Ex-JPMorgan Broker: 'It Was All About The Money, Not The Client'

"It was all about the money, not the client."

That's according to Warren Rockmacher, a former broker at JPMorgan Chase, as quoted in a recent New York Times article about the company's sales culture. To sum up that culture in a word: intense.

JPMorgan advisers were under pressure to sell the firm's own mutual funds to their clients, rather than funds from competitors -- even when the competitors' products were actually the better deal, according to the NYT. "I had to be a salesman even if what I was selling wasn't that great," one former JPMorgan broker told the NYT.

Some analysts did raise their eyebrows when JPMorgan last year became one of the 10 largest U.S stock and bond fund managers, since its funds weren't even performing in the top 50th percentile among competitors, according to Bloomberg.

If the accusations against JPMorgan sound familiar -- a major financial institution reportedly putting company profits over the interests of its clients -- that might be because Greg Smith, a departing executive director at Goldman Sachs, accused Goldman of essentially the same thing upon his resignation in March via an op-ed in the NYT.

Some might argue that this used-car-salesman culture is more worrying than all those billions and billions of dollars the bank lost on lousy derivative trades.

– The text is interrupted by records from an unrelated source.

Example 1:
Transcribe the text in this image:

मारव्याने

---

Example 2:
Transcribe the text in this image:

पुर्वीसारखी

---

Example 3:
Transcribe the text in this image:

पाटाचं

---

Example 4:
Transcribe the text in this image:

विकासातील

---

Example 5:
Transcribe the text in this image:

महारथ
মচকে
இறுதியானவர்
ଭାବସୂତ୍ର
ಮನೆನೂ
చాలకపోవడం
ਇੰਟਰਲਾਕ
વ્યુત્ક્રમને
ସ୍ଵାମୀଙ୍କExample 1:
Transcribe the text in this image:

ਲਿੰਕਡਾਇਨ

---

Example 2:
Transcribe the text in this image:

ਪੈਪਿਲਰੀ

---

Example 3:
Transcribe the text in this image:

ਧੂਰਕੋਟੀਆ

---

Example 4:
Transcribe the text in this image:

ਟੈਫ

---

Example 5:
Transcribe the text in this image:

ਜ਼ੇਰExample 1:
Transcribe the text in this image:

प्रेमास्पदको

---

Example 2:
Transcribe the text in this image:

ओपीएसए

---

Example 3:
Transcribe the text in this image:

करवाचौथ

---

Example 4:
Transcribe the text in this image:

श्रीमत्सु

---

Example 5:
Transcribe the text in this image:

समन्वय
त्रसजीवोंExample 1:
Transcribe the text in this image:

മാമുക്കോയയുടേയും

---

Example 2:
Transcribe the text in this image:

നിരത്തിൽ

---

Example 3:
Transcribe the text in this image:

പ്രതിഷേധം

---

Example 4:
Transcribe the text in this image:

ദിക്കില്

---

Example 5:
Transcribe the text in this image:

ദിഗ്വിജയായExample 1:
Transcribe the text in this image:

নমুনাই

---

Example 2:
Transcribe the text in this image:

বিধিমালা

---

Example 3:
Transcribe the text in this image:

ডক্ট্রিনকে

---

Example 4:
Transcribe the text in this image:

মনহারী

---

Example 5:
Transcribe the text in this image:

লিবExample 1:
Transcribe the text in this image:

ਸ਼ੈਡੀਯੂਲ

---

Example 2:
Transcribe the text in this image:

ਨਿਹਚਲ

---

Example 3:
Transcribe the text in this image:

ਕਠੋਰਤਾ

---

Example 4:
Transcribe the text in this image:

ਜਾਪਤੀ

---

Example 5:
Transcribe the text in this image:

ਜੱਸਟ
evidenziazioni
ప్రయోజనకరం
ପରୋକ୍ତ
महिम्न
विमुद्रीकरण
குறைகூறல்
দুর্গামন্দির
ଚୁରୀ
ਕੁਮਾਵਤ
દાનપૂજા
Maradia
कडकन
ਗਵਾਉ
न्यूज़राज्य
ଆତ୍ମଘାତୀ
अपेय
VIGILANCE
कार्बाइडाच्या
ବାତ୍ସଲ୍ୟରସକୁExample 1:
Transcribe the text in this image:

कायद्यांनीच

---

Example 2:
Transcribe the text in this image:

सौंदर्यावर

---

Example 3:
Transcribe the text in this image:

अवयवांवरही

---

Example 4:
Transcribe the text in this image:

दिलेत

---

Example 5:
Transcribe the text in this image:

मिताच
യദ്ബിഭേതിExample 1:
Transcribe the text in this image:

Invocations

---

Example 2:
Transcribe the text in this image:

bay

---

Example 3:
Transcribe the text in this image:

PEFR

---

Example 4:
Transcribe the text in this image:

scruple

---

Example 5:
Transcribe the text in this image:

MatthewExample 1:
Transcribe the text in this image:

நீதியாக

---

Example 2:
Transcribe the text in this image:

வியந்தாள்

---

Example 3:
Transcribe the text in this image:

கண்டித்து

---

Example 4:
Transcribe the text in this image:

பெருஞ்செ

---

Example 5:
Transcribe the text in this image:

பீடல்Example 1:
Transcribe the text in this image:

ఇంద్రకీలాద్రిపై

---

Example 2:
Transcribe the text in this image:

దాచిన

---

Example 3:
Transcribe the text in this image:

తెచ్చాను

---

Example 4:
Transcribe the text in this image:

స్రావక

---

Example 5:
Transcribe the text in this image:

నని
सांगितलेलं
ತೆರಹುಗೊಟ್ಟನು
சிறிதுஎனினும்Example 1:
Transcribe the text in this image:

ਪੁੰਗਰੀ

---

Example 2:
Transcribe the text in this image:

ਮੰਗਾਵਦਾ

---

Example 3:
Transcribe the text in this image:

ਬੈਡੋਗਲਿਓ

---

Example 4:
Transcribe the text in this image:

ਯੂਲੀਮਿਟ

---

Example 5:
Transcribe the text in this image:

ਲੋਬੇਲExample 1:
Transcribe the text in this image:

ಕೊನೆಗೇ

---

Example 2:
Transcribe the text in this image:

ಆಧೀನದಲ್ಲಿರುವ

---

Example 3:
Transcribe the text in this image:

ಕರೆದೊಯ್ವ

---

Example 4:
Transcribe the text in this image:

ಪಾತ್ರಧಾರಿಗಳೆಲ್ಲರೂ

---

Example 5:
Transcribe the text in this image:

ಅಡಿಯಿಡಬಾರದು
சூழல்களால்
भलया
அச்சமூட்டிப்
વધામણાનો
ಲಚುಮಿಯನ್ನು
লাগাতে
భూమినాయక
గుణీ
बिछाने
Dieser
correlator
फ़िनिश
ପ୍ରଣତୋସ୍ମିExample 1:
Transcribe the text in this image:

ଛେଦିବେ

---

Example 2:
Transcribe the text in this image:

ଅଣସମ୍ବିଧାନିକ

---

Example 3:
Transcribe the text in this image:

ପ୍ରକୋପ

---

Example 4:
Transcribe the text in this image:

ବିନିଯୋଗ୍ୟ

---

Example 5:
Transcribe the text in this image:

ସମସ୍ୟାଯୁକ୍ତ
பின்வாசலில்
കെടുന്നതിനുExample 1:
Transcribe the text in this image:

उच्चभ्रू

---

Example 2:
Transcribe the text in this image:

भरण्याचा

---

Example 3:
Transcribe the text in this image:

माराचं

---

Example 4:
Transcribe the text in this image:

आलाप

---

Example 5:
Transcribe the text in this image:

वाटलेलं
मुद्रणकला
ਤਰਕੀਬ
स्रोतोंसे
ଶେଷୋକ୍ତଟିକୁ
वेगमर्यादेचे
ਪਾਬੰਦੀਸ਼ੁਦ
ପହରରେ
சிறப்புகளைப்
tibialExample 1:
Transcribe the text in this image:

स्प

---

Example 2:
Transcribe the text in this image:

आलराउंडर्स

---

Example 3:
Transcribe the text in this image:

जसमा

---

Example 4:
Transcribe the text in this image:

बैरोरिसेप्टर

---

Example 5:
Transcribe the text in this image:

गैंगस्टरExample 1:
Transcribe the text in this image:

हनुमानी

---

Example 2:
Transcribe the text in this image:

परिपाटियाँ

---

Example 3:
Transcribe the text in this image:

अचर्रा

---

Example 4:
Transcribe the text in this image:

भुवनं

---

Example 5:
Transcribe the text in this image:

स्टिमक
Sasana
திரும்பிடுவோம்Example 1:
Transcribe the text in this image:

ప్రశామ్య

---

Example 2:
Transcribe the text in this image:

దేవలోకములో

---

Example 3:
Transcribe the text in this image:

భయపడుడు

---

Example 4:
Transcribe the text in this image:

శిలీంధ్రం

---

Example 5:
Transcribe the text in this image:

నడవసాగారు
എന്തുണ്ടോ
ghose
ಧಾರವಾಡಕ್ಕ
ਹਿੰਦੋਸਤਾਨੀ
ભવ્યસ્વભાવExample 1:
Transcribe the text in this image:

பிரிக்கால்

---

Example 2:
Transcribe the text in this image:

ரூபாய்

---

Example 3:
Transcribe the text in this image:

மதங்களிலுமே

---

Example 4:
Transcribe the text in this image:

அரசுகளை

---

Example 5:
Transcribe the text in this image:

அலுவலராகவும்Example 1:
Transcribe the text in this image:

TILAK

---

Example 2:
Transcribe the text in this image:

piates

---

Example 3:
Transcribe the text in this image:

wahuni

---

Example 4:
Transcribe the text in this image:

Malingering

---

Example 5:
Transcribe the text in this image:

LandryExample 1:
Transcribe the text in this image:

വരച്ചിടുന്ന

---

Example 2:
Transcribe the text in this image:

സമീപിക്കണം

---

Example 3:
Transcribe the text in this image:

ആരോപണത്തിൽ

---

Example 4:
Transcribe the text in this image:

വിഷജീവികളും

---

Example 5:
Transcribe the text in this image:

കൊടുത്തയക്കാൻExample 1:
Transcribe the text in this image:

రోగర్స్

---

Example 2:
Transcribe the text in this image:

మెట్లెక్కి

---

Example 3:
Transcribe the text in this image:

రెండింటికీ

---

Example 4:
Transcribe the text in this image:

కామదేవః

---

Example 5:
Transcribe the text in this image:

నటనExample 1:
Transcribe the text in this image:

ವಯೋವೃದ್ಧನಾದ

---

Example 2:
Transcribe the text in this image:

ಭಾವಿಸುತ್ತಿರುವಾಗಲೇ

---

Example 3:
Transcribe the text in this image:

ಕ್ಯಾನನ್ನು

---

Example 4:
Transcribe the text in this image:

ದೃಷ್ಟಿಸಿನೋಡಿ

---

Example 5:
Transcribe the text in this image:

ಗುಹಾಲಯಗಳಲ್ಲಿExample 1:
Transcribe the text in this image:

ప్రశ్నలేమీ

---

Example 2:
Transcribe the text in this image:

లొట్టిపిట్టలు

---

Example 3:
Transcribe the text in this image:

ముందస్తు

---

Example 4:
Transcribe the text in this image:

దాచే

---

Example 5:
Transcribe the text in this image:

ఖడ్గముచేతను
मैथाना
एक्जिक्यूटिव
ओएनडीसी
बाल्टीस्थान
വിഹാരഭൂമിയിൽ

That loss indicated a certain lack of judgment when it comes to risk evaluation in Jamie Dimon's dominion, but at least it only visited monetary damage upon the company's shareholders.

But JPMorgan's mutual fund strategy -- according to numerous current and former employees who spoke with the NYT -- appears to have consisted of a deliberate campaign to push its own products on clients who believed they were getting sound financial advice, even when that wasn't actually the case.